● **Directions for this task**
Write every record below out exactly; no images.
- Opening Delimiter -
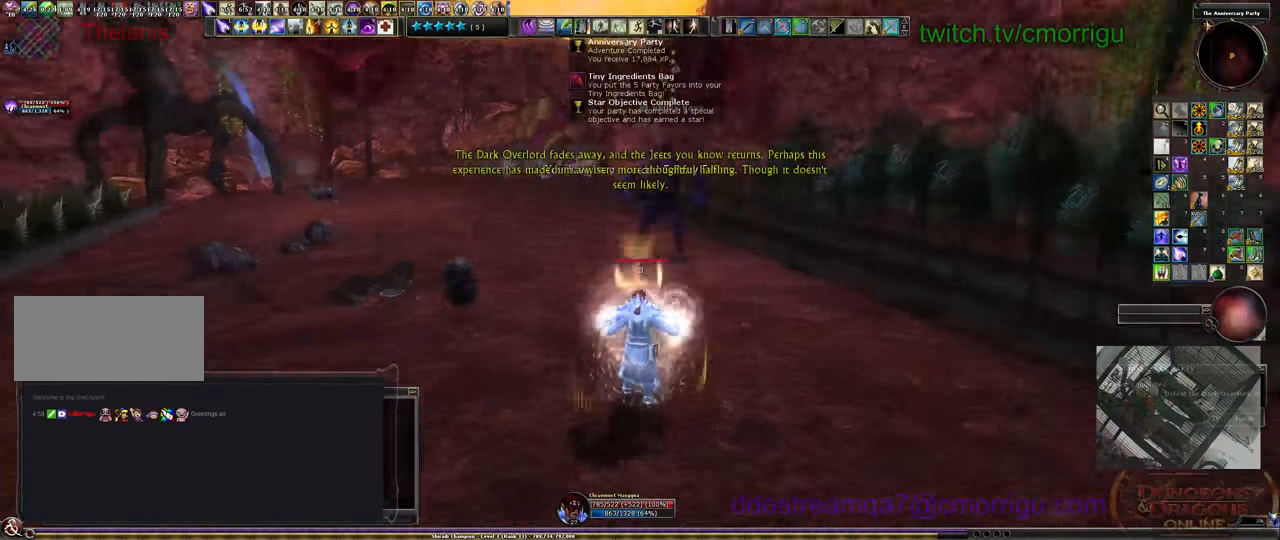
{"keys": ["w"], "events": []}
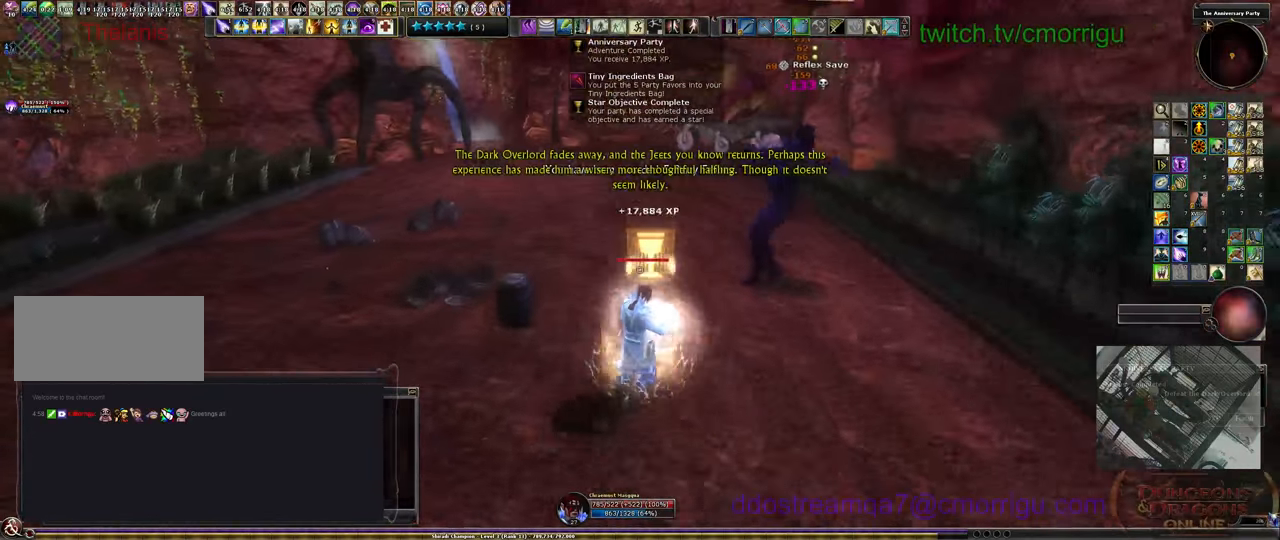
{"keys": ["w"], "events": []}
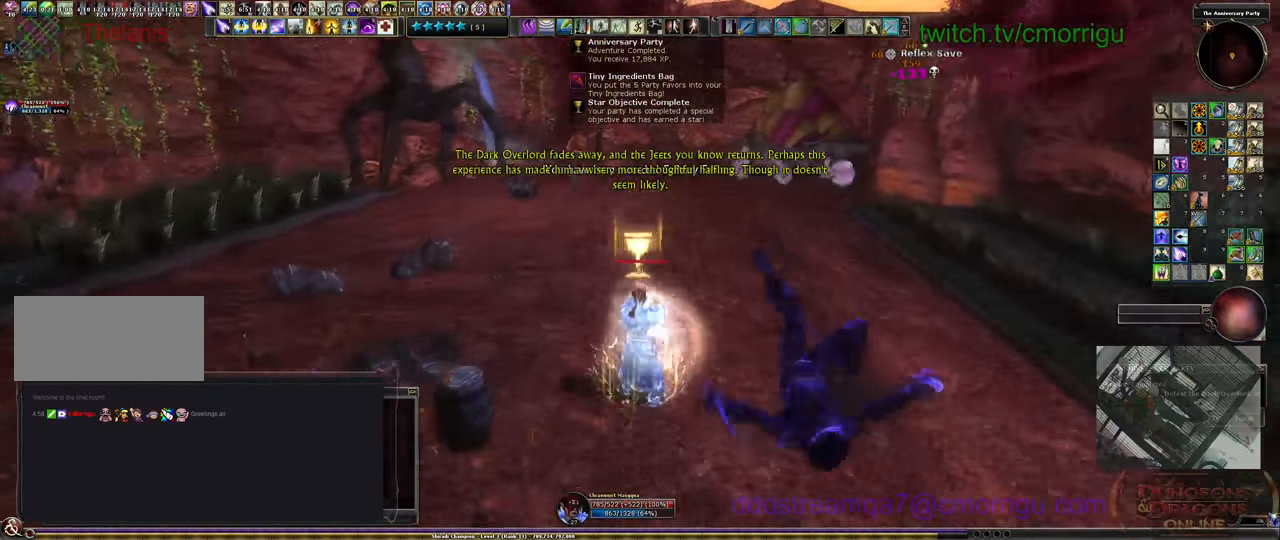
{"keys": ["w"], "events": []}
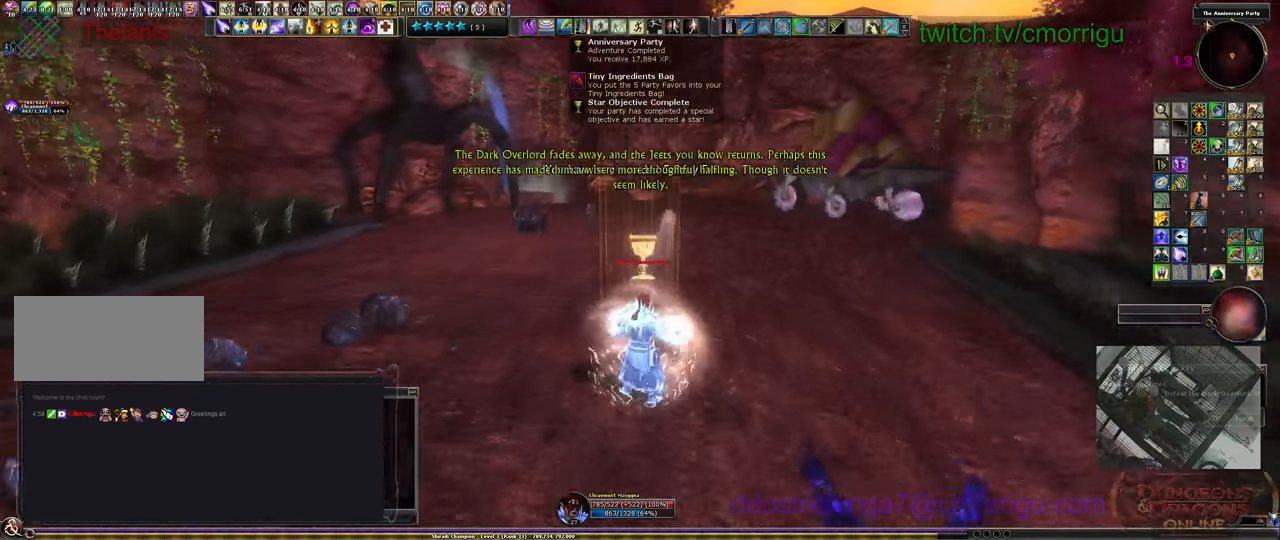
{"keys": ["w"], "events": []}
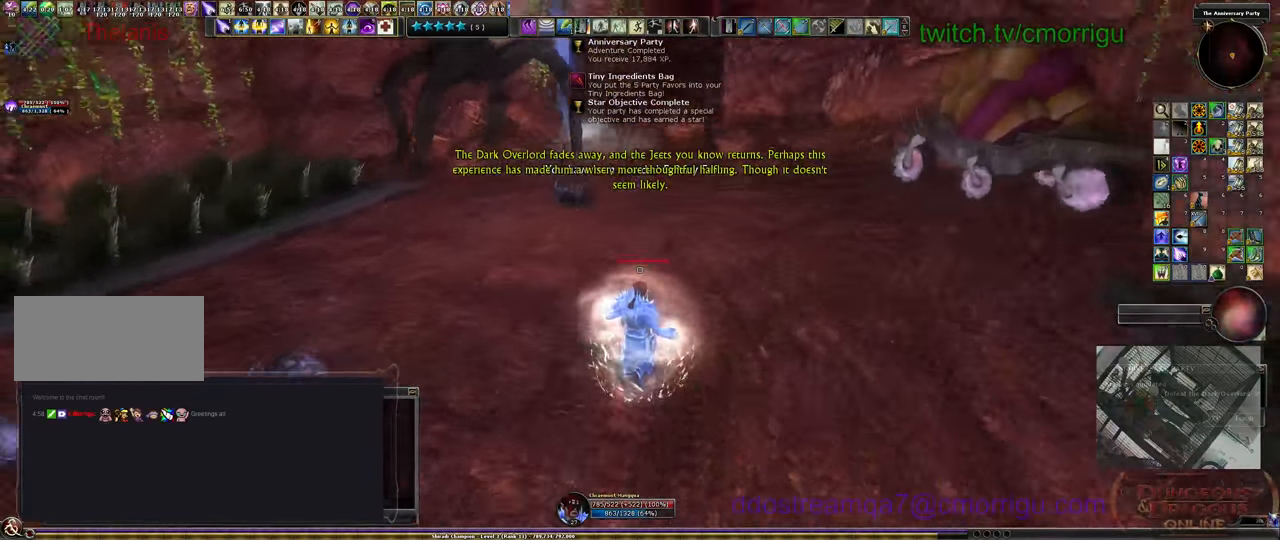
{"keys": ["w"], "events": []}
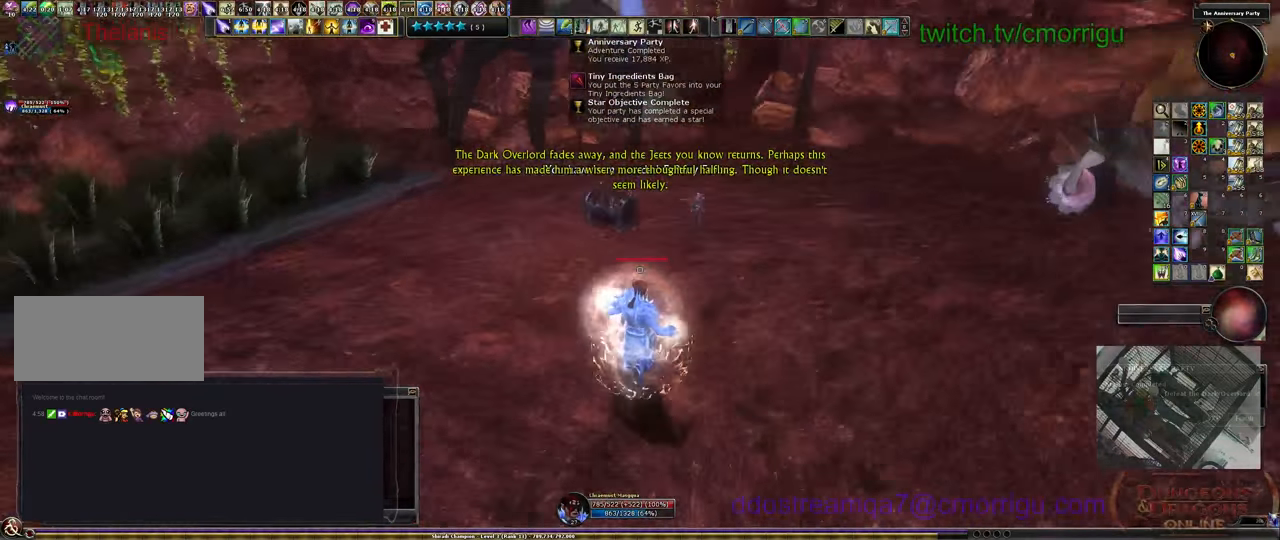
{"keys": [], "events": [[467, "w", "up"]]}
- Closing Delimiter -
● **Answer section**
{"keys": ["w"], "events": []}
{"keys": ["w"], "events": []}
{"keys": ["w"], "events": []}
{"keys": ["w"], "events": []}
{"keys": ["w"], "events": []}
{"keys": [], "events": [[467, "w", "up"]]}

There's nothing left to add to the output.